START SELECTED TEXT

On 31 August 2013, Ki joined Sunderland on a season-long loan with a mid-season re-call option. He scored his first goal for Sunderland on 17 December 2013 in a 2–1 League Cup quarter-final win over Chelsea, cutting inside Ashley Cole then beating goalkeeper Mark Schwarzer with a low shot in the 119th minute for the winning goal. On 26 December, he scored his second for Sunderland in a 1–0 away win over Everton. Everton goalkeeper Tim Howard played a short pass to Leon Osman who was robbed of the ball by Ki. Howard brought Ki down and was sent off, and Ki converted the penalty kick himself to give the Black Cats a vital win. It was Ki's first league goal. Ki's third goal for Sunderland came in a 4–1 away win at Fulham from a well-worked set piece by Adam Johnson.

On 22 January 2014, Ki reached his second consecutive League Cup final as he helped Sunderland defeat Manchester United 2–1 on penalty kicks after the two-legged semi-final had finished level on aggregate, with Ki and Marcos Alonso scoring Sunderland's penalties. Ki played against Manchester City in the League Cup final on 2 March, but despite leading 1–0 at half-time, they were overpowered by City in the second half, eventually losing 3–1.

Sunderland spent most of the Premier League season in the relegation zone, but Ki played his part in their recovery, even playing on despite suffering tendonitis in his knee for several months. He played his last match for Sunderland on 10 April 2014. Sunderland succeeded in avoiding relegation, and eventually finished 14th.

END SELECTED TEXT

WHAT TO DO: Could you retype the passage on Ki's loan at Sunderland between "Sunderland spent most" and "eventually finished 14th.", inclusive?

START DATASET CONTENT

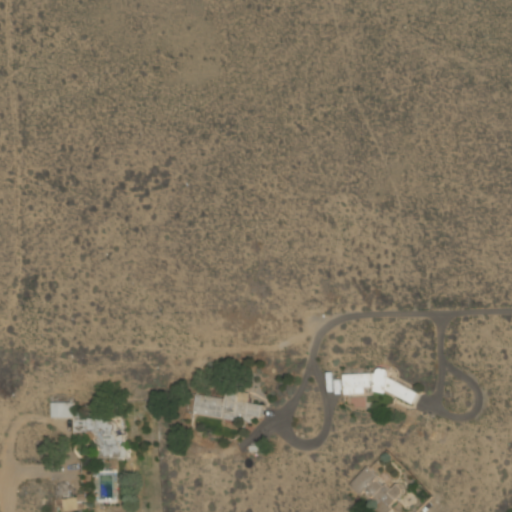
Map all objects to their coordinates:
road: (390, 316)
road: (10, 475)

END DATASET CONTENT
START DATASET CONTENT

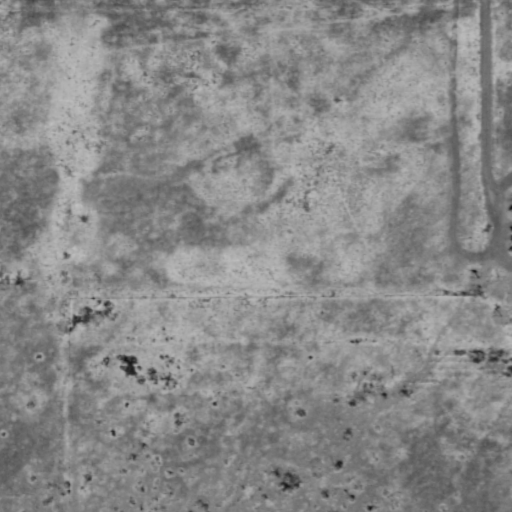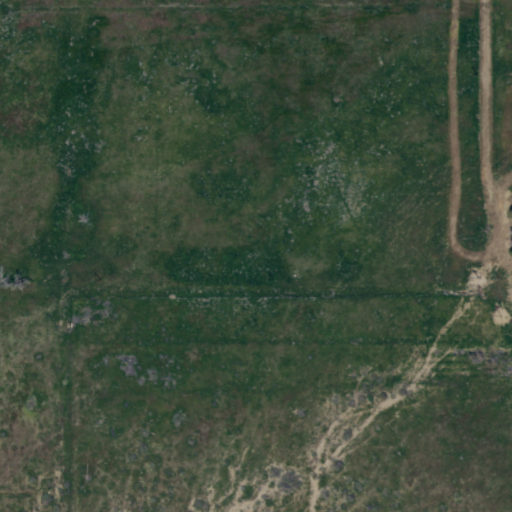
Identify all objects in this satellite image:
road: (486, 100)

END DATASET CONTENT
START DATASET CONTENT

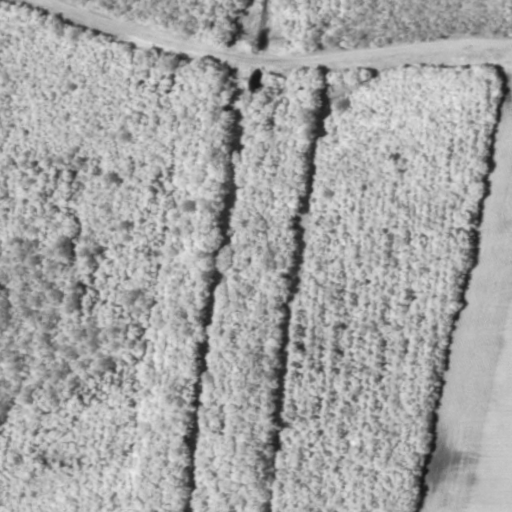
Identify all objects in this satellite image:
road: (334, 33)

END DATASET CONTENT

SOLUTION FOR THIS EXERCISE:
Sunderland spent most of the Premier League season in the relegation zone, but Ki played his part in their recovery, even playing on despite suffering tendonitis in his knee for several months. He played his last match for Sunderland on 10 April 2014. Sunderland succeeded in avoiding relegation, and eventually finished 14th.